Though it is an organism widespread in the human population, scientists know very little about H. pylori. To learn how it coexists for long periods of time with people, Medical School scientist Denise Kirschner, Ph.D., created a mathematical model, based on experimental evidence, of the symbiotic relationship between bacterium and host. Results from the model were published in an article by Kirschner and Martin Blaser, M.D., of Vanderbilt University Medical Center in the July 20, 1999, issue of the Proceedings of the National Academy of Sciences.

While several mathematical models have been developed to study HIV, the virus that causes AIDS, this is the first model for Helicobacter pylori, according to Kirschner. “The most important factor in the relationship is the capacity of the host response to the bacteria,” says Kirschner, an assistant professor of microbiology and immunology in the Medical School. “Some people have the ability to flush it from their systems and some don’t. We don’t know why these individual differences exist and we don’t understand exactly how the host responds to the bacteria’s presence. The response may or may not be directly related to the immune system.”

“Everything about the model works and is consistent with indirect experimental data,” Blaser says. “We describe the initial transition from one organism to a bloom of organisms. Then as immunity kicks in, the organisms settle down and reach equilibrium. In essence, bacteria and host are dancing together; each one is signaling the other.”

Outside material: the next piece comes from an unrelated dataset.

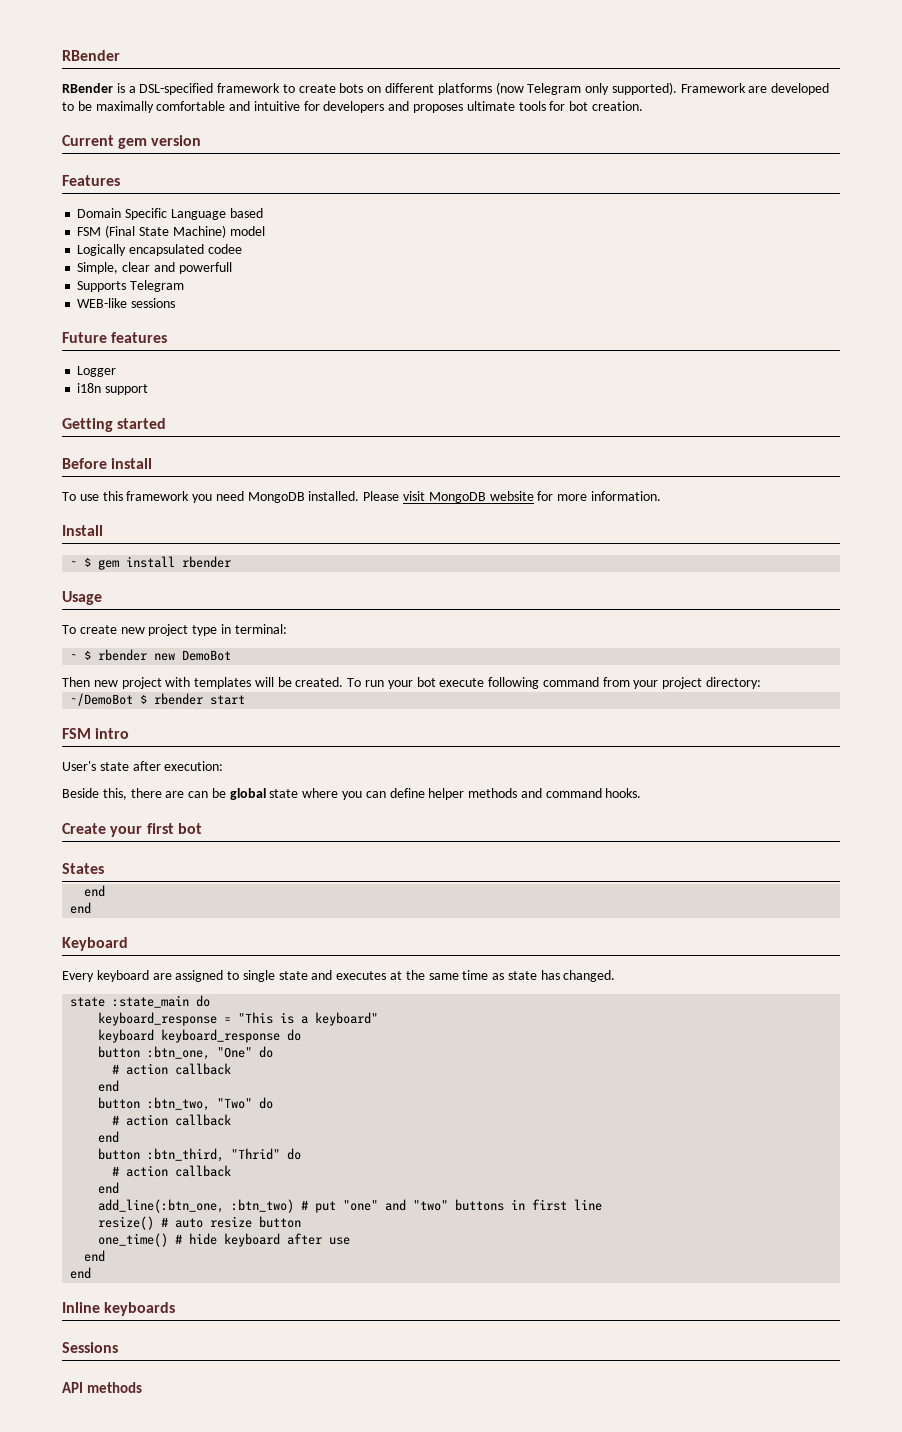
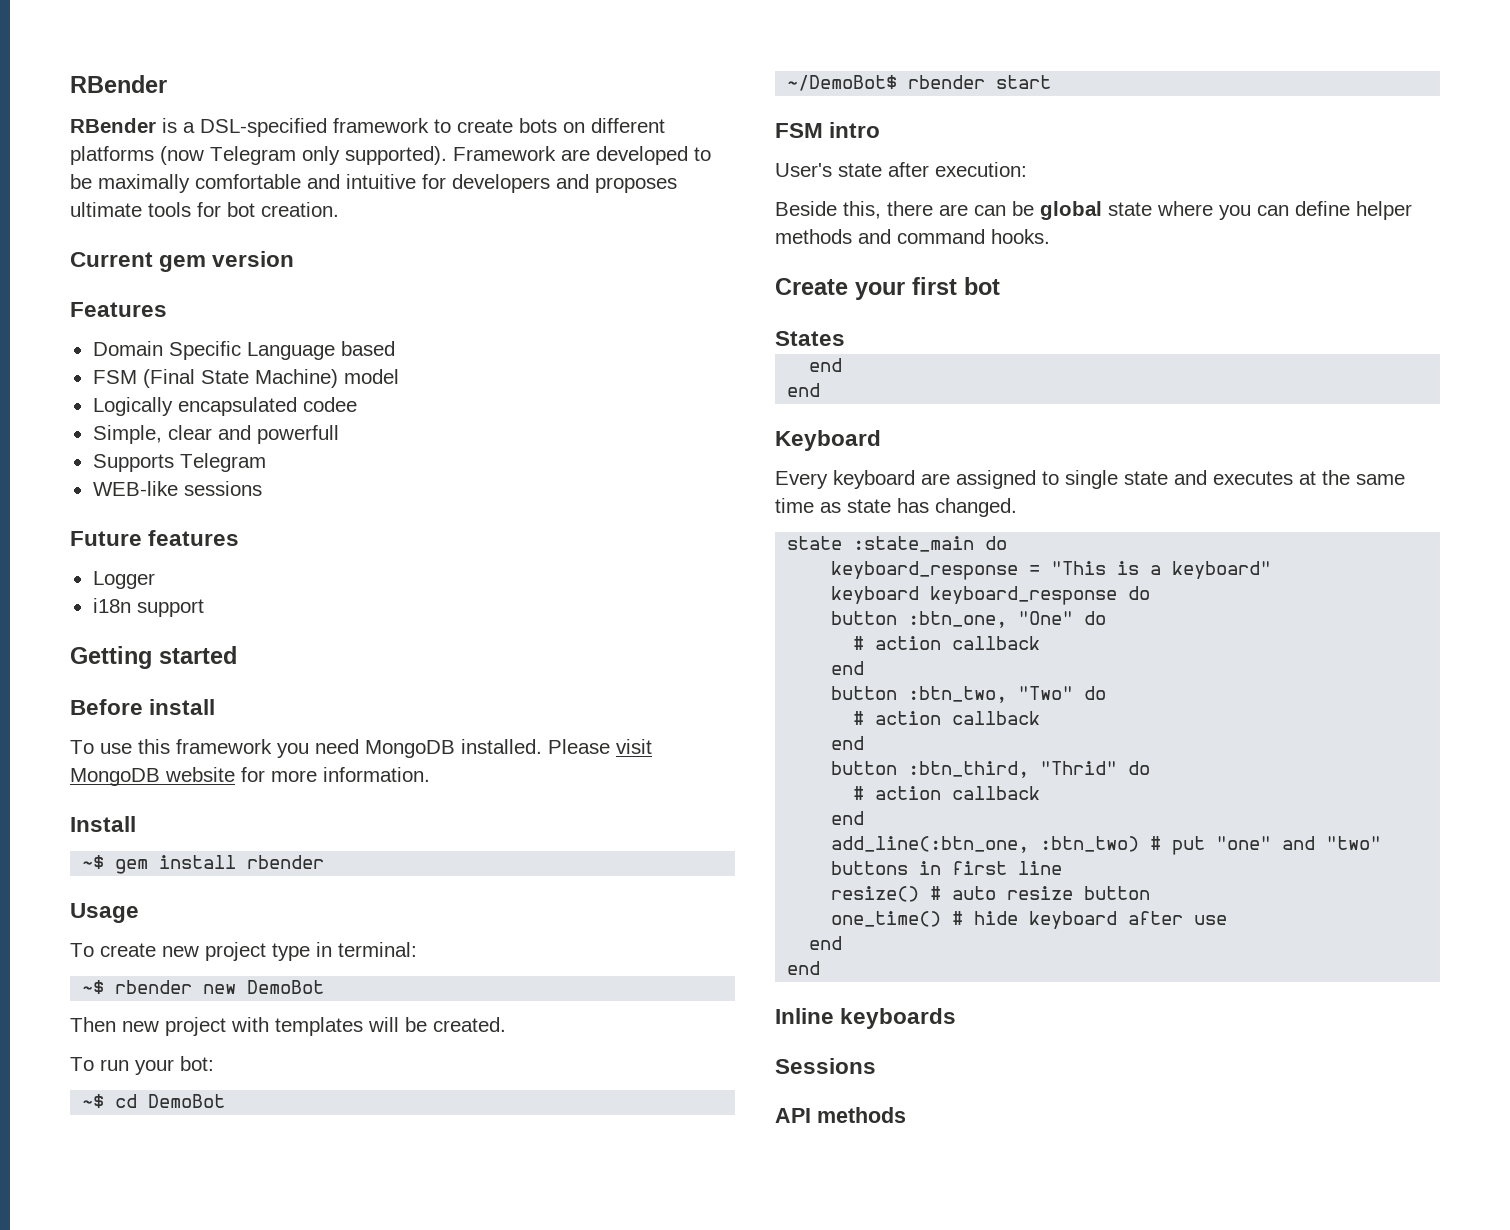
[70,557,92,567] ~ $ -> [82,855,105,869] ~$
[70,650,92,660] ~ $ -> [82,980,105,994] ~$
(344, 682) none -> (506, 1024) //
[416,677,762,689] [70,693,148,706] bot execute following command from your project directory: // ~/DemoBot $ -> [180,1056,214,1071] [82,1094,226,1108] [787,75,898,91] bot: // ~$ cd DemoBot // ~/DemoBot$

Helicobacter pylori bacteria live in the thick mucus layer lining the inside of the stomach, which protects epithelial cells from stomach acid, Kirschner explained. When bacteria enter the stomach, probably through fecal-oral transmission, some penetrate the mucus layer and attach to epithelial cells. These bacteria release molecules that irritate and degrade epithelial cells, which creates food for the bacterial colony.

“Our most surprising discovery is the key role played by this small group of adherent bacteria,” Kirschner said. “They only make up one percent of the entire colony, but they must be present or colonization will not take place.” The model also indicates that two competing strains of H. pylori can live together in the stomach at the same time—but not for long. “One strain will always be dominant over the other,” Kirschner says. “But any change in stomach conditions can create advantages for a different strain and allow it to predominate.

“Mathematical models like this one are especially valuable in biomedical research when clinical experiments are difficult or impossible,” Kirschner says. “They help us focus study on areas most likely to produce a positive result and allow us to test experimental treatments quickly and inexpensively to guide human clinical trials.”

Model development was supported by the National Institutes of Health, the Medical Research Service of the Department of Veterans Affairs, and Astra-Merck, Inc.